ABC remembers television and movie wizard Garry Marshall in a two-hour special airing Tuesday night.

“The Happy Days of Garry Marshall” (8-10 p.m.) pays tribute to the mastermind behind classic TV shows “Happy Days,” “Laverne & Shirley” and “Mork & Mindy” and the director of popular movies including “Pretty Woman,” “A League of Their Own” and “Beaches.”

The Bronx-born Marshall’s life and career is recalled through reminiscences from his family, friends and colleagues. Marshall’s own recorded voice features prominently throughout the telecast (he died in 2016 at the age of 81).

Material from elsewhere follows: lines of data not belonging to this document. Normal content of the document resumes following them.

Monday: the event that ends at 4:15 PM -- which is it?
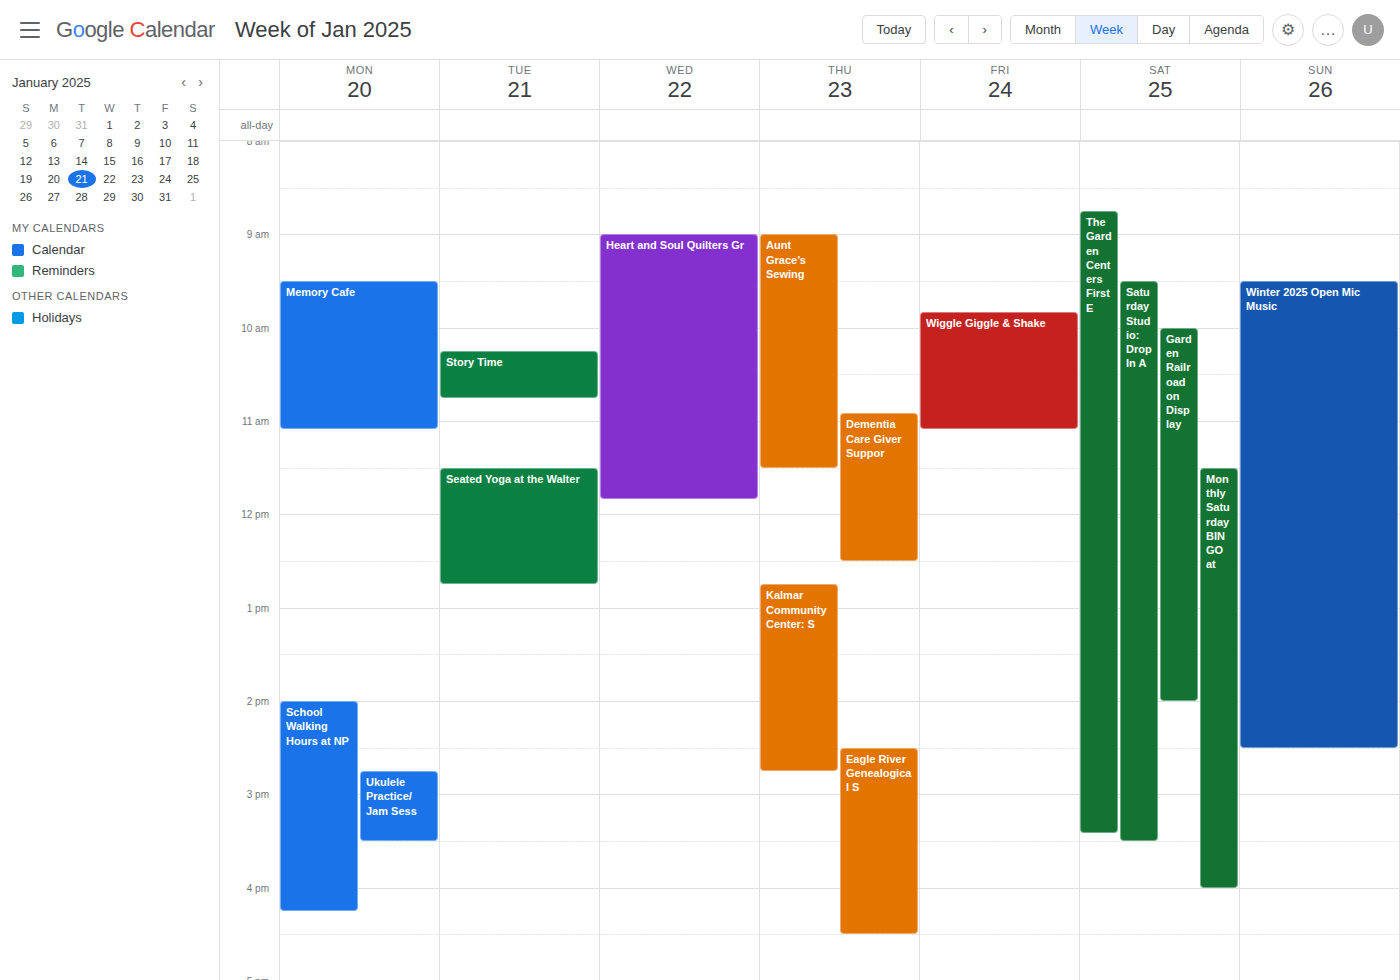
"School Walking Hours at NP"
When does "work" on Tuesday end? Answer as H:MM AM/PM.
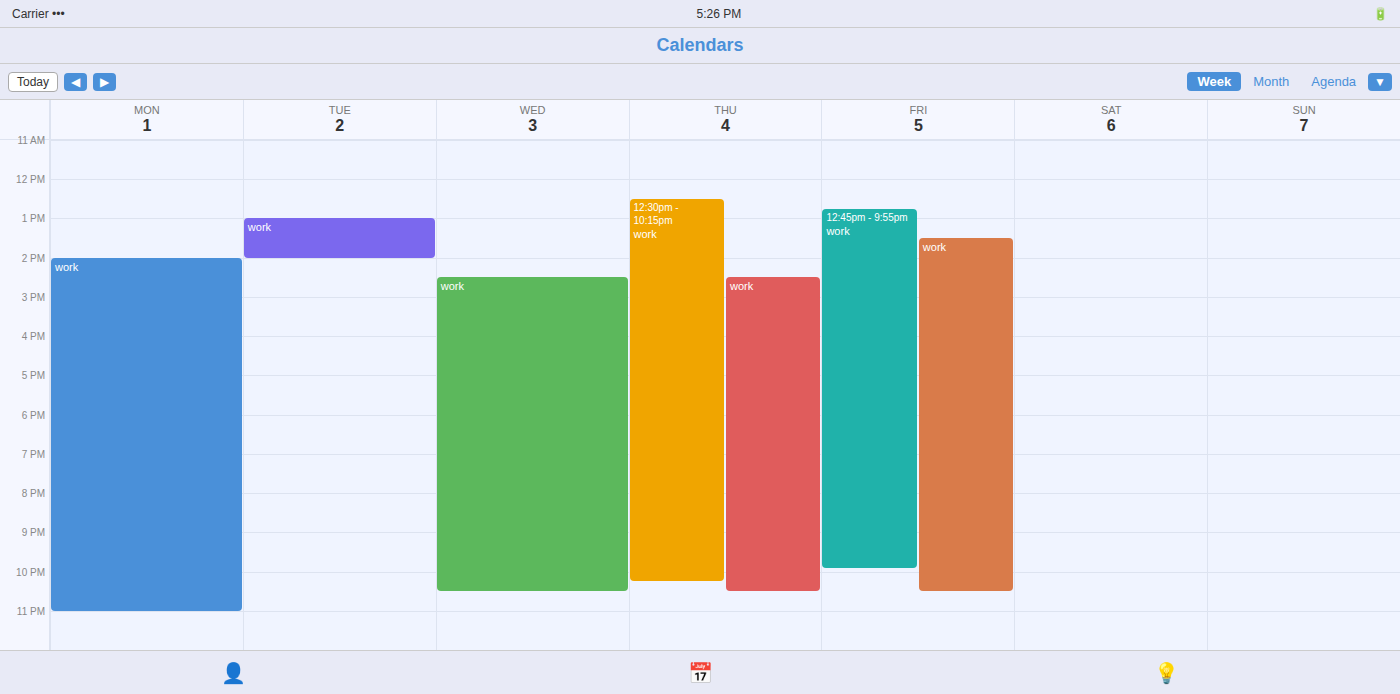
2:00 PM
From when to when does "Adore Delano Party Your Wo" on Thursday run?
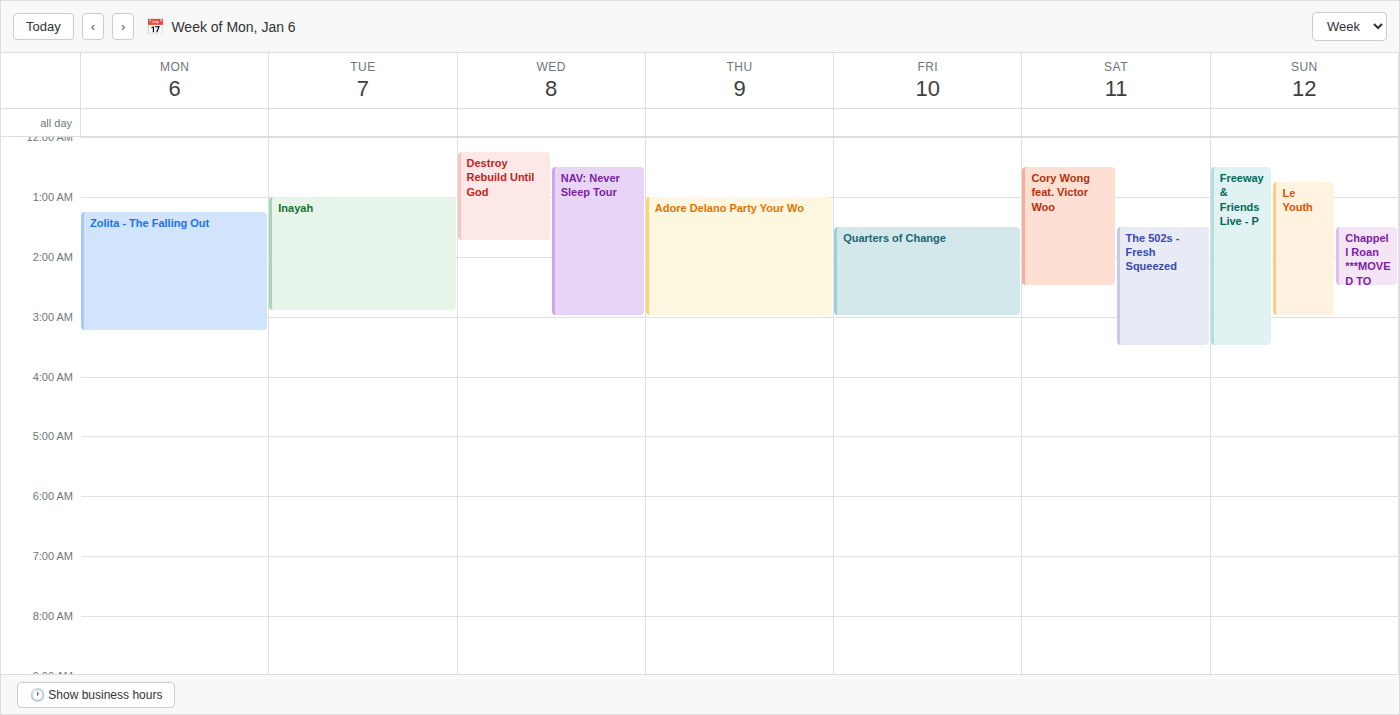
1:00 AM to 3:00 AM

On-camera interviews include Julia Roberts, Julie Andrews, Richard Gere, Pam Dawber and Henry Winkler — who shot to stardom as Fonzie on “Happy Days.”

“The diversity of his vision was surprising at every turn,” Winkler, 74, tells The Post. “He had the ability, once he was tired or bored with TV … to challenge himself, and he went on to make wonderful movies that had enormous depth of the human condition.

“He had this creative river that just flowed out of him.”

Winkler says he learned first-hand the respect, loyalty and — and, in some cases, awe — that Marshall inspired once they became close friends.

“I’m so grateful that he came into my life,” he says. “The amazing thing was that when I would go and have lunch with him at his office at the Falcon Theatre — which is now The Garry Marshall Theatre — it was filled with memorabilia from every project he’d ever worked on. There was almost no place to sit down.

“And while we’re having lunch, he’s Ace-bandaging both knees because he would not give up the opportunity to play softball or basketball. While we’d be chatting, there was a line of people outside, some he knew and some he didn’t know, just hoping for a moment with the guru.

“And he had time for everybody.”

Marshall was no flash-in-the-pan. His comedy-writing resume included “The Jack Paar Show,” “The Dick Van Dyke Show,” “The Joey Bishop Show” and “The Lucy Show.” He’d adapted Neil Simon’s “The Odd Couple,” which ran for five seasons on ABC with stars Tony Randall and Jack Klugman.

Winkler says that Marshall, for all of his success, never affected a show-biz persona.

“He talked like he talked and he would schlep around and would only use ketchup on his pasta,” he says. “And when he flew he took every deity out of his attache case — little statuettes of Buddha, Jesus Christ, Moses — and put them all on top of the case. And once we took off and we were safe, he would put them back in the case under his seat.”

Marshall was, at turns, “a disciplinarian, a dad, a psychologist, a writer and a creator,” Winkler says.

“One time, at the end of shooting [a ‘Happy Days’] episode and he was introducing the guest cast, I went over to him and whispered, ‘Garry, I have a plane to catch. He nodded, then put down the mic, came over to me, put me up against the wall and held my shirt and said, ‘You don’t stop me from introducing the guest cast. They have every right to be introduced just like you.’ I said, ‘Sorry, Garry, I’m going to sit here in this chair and you call me when you need me. I will never say another word.’ And I didn’t.”

Winkler says he became lifelong friends with Marshall and with his family — his son Scott, daughters Lori and Kathleen and with his “majestic” wife, Barbara.

“I would call him for advice. He put on a ‘Happy Days’ musical with Paul Williams. It was always [adopts Marshall’s Bronx accent] ‘an annuity for my grandchildren.’ I never knew the word ‘annuity’ before Garry. Every time he was casting the musical, I went and tried to help the young man playing The Fonz, and when it was done in England, he sent me over there to work with that actor.

“I know that he loved me and I loved him,” he says. “I love his memory and his entire family.”